Reading passage ->
Paul Cheoketen Wagner, a Saanich tribal member who’s been involved in anti-pipeline and indigenous rights activism for many years, points out the impact that Alberta tar sands development has already had on nearby First Nations — horrific, by his telling. Local people are finding bulging tumors on both salmon and elk; adults and children are developing strange cancers (at least one report has linked the tar sands extraction to a spike in cancer diagnoses); families are bringing babies to the doctor covered in rashes, to which “the doctor says you cannot bathe your child for more than three minutes in this water. This is water that they have to drink and bathe and wash and do everything in! That’s what we’re doing to people in Alberta, and that’s wrong.”

The organizers behind the Defund DAPL Seattle Action Coalition, now re-branded Mazaska Talks (the Lakota word for “money”), buoyed by early success, are only ramping up their efforts now to take on as many banks and as many pipelines as they can — and to start, of course, with Seattle. After they encouraged the City Council to pass a resolution in early April that would prohibit the City from contracting with any bank with ties to tar sands projects, they’ve opted to twist the knob a little tighter, a little sooner, and try to force a move out of local and national bank executives by being as loud and obnoxious as possible.

“We’re standing on stolen land right now,” northern Cheyenne activist Raymond Kingfisher told the crowd. “And we’re here to take it back, one bank at a time.”

“I am standing here today to make it crystal clear to the leaders at Chase Bank that if they choose to provide project-level financing to the Keystone XL pipeline, then they will be ineligible to work with the City of Seattle,” said Councilmember Mike O’Brien, also in attendance. “The City of Seattle issues hundreds of millions of dollars of debt every single year; Chase Bank would not be eligible to bid on that work. The City of Seattle processes billions of dollars in payments every year; Chase Bank would not be able to bid on that work.” He went on to promise that he would work not only with Seattle City Council, but with city councils across the nation to make similar statements, take similar stances, and, ultimately, “change the culture of banking in this country.”

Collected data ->
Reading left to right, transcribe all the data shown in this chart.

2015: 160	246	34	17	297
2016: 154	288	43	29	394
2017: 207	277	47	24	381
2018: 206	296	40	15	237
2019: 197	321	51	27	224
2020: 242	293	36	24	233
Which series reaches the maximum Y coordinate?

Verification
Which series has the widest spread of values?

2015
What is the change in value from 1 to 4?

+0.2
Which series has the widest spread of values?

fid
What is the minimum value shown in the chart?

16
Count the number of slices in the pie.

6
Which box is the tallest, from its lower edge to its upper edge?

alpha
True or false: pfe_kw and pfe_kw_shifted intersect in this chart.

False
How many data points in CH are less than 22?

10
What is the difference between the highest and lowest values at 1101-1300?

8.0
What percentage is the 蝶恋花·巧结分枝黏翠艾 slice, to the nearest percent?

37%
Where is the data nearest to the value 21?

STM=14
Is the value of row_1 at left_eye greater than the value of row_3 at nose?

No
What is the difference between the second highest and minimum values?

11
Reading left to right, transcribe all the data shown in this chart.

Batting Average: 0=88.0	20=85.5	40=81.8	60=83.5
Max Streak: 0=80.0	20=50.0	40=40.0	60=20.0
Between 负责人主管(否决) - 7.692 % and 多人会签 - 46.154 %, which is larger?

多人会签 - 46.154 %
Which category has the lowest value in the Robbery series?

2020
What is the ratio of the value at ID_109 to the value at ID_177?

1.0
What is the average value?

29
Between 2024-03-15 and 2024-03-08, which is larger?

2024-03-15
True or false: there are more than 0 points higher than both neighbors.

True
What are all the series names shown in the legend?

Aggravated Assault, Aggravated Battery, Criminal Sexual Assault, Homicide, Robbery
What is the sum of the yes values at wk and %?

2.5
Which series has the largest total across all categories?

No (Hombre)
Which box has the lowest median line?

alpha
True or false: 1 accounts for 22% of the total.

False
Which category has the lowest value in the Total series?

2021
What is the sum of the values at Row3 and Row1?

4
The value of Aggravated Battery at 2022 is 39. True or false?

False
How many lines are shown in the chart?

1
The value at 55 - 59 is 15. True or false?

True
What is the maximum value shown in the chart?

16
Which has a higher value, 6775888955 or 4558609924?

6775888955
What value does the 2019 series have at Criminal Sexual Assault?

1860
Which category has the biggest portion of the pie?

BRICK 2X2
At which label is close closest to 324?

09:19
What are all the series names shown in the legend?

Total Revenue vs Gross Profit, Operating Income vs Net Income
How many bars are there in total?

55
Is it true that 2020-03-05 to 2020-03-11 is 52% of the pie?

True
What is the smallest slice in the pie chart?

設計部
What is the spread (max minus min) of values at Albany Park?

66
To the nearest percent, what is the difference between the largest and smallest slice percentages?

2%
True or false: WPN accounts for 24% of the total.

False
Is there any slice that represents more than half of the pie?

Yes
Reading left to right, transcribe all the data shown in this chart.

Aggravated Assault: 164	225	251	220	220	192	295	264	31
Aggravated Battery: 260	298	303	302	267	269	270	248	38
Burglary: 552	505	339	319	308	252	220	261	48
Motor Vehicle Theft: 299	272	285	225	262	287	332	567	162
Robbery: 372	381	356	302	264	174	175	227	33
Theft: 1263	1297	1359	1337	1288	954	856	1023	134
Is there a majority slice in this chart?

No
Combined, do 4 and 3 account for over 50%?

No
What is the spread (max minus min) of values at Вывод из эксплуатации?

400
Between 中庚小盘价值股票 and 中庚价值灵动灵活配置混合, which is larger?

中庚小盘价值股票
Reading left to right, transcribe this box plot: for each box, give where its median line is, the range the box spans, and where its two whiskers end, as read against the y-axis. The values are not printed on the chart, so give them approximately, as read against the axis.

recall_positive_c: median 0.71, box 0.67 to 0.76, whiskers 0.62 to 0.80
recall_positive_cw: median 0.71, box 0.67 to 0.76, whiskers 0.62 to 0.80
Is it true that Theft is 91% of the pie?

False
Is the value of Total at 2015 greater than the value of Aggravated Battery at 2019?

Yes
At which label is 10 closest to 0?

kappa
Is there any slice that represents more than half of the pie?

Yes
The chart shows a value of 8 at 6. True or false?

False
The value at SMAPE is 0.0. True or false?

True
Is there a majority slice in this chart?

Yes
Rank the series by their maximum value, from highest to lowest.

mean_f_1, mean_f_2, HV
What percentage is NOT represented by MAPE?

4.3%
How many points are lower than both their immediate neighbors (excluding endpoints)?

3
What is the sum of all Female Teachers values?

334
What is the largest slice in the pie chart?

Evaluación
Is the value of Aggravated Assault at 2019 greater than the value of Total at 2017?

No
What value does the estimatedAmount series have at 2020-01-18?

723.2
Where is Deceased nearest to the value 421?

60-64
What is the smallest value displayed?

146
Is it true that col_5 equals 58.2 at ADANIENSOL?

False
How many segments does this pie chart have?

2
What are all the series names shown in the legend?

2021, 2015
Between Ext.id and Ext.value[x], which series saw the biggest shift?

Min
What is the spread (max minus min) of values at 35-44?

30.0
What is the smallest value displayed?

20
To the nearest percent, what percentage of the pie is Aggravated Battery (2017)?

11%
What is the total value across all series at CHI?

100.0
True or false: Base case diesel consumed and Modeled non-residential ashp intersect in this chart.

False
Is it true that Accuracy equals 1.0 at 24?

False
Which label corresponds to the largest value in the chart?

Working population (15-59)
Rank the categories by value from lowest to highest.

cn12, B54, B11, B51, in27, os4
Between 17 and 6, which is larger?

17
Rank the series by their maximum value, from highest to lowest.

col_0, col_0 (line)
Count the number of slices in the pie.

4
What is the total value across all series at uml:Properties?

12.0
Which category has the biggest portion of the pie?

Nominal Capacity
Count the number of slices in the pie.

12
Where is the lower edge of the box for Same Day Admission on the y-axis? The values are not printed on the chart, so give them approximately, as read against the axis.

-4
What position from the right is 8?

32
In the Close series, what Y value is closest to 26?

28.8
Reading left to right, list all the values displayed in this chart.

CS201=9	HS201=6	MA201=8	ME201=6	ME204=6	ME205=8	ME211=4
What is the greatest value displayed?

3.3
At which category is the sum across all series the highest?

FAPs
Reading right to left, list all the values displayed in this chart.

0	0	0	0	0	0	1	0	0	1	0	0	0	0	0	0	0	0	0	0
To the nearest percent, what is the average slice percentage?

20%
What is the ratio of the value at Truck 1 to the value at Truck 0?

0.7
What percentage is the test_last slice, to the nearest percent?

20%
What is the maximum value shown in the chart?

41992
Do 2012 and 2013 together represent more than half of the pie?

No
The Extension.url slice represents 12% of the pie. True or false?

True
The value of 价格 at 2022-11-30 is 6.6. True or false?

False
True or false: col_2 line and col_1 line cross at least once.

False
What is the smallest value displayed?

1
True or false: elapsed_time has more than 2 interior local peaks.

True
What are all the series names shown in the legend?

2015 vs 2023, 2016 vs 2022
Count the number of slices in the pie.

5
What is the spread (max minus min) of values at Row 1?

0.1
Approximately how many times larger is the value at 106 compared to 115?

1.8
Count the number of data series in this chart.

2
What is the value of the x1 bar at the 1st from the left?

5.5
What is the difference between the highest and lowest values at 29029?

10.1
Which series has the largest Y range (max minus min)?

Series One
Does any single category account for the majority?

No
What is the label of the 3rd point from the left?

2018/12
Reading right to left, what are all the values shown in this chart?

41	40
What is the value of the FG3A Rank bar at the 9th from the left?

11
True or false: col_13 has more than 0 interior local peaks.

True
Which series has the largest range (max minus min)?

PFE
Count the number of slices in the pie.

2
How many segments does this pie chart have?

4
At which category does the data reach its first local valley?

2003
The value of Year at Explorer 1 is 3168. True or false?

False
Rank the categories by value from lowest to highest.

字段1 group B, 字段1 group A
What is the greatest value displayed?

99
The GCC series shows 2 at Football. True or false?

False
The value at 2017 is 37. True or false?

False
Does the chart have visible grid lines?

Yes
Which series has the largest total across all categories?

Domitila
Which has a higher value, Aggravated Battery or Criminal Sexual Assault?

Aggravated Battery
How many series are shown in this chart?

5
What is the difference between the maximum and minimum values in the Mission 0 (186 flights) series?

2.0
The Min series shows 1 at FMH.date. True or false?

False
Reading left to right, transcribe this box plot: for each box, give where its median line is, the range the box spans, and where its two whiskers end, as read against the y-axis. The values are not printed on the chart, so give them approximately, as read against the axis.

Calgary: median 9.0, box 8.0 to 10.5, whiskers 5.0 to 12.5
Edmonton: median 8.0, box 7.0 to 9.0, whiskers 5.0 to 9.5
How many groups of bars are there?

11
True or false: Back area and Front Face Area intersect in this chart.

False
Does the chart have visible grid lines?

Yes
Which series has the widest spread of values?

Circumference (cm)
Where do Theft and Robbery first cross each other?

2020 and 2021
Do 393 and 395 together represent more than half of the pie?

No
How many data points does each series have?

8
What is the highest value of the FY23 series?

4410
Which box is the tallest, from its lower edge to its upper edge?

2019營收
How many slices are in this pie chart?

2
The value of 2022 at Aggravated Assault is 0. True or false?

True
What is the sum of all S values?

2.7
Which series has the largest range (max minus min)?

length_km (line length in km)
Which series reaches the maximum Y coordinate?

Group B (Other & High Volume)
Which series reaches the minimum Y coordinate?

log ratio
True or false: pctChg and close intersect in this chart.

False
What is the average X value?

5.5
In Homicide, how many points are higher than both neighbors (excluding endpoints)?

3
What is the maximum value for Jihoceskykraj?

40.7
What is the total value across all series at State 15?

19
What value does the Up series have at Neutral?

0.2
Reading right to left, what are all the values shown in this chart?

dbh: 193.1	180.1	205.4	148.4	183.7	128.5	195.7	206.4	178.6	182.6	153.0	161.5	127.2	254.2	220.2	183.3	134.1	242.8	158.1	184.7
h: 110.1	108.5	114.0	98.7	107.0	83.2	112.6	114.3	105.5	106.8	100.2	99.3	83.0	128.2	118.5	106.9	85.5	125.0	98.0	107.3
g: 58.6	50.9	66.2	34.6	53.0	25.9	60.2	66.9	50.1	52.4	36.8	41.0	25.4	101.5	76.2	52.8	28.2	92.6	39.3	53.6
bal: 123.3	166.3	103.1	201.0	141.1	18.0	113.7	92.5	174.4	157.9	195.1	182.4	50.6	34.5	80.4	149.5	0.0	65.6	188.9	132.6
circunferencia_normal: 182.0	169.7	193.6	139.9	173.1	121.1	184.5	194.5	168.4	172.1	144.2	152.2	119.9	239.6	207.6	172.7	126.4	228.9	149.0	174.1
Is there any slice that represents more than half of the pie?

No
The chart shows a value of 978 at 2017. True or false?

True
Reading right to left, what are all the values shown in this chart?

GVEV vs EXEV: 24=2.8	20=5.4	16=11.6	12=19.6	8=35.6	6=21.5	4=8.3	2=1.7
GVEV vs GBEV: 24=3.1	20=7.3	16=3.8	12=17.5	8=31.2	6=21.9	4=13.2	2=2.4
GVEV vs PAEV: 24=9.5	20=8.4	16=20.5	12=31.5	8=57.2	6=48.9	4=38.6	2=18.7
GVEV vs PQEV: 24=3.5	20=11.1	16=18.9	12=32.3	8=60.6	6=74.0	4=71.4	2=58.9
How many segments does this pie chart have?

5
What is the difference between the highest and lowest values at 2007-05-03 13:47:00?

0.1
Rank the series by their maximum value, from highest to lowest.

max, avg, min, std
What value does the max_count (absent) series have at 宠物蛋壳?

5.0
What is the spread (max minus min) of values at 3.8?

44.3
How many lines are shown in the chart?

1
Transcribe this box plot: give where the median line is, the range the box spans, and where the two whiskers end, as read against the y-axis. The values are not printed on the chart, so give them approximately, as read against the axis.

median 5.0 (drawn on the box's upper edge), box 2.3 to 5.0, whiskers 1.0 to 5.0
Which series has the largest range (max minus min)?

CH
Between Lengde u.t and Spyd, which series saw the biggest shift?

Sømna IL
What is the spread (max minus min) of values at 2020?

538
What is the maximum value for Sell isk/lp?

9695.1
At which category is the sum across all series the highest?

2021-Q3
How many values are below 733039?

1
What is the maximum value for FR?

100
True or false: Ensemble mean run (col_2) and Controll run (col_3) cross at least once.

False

Apply what you read ->
[a] Answer these questions from the passage on pipeline activism:
(i) What does the Lakota word "Mazaska" mean?
(ii) According to Raymond Kingfisher, how will the land be taken back?
(iii) According to Mike O'Brien, how much debt does the City of Seattle issue every year?
[b] Extract from the passage on pipeline activism the stretch from "The organizers behind" through "obnoxious as possible.".
These records have no connection to the passage on pipeline activism.

Task results ->
[a]
(i) Money.
(ii) One bank at a time.
(iii) Hundreds of millions of dollars.

[b]
The organizers behind the Defund DAPL Seattle Action Coalition, now re-branded Mazaska Talks (the Lakota word for “money”), buoyed by early success, are only ramping up their efforts now to take on as many banks and as many pipelines as they can — and to start, of course, with Seattle. After they encouraged the City Council to pass a resolution in early April that would prohibit the City from contracting with any bank with ties to tar sands projects, they’ve opted to twist the knob a little tighter, a little sooner, and try to force a move out of local and national bank executives by being as loud and obnoxious as possible.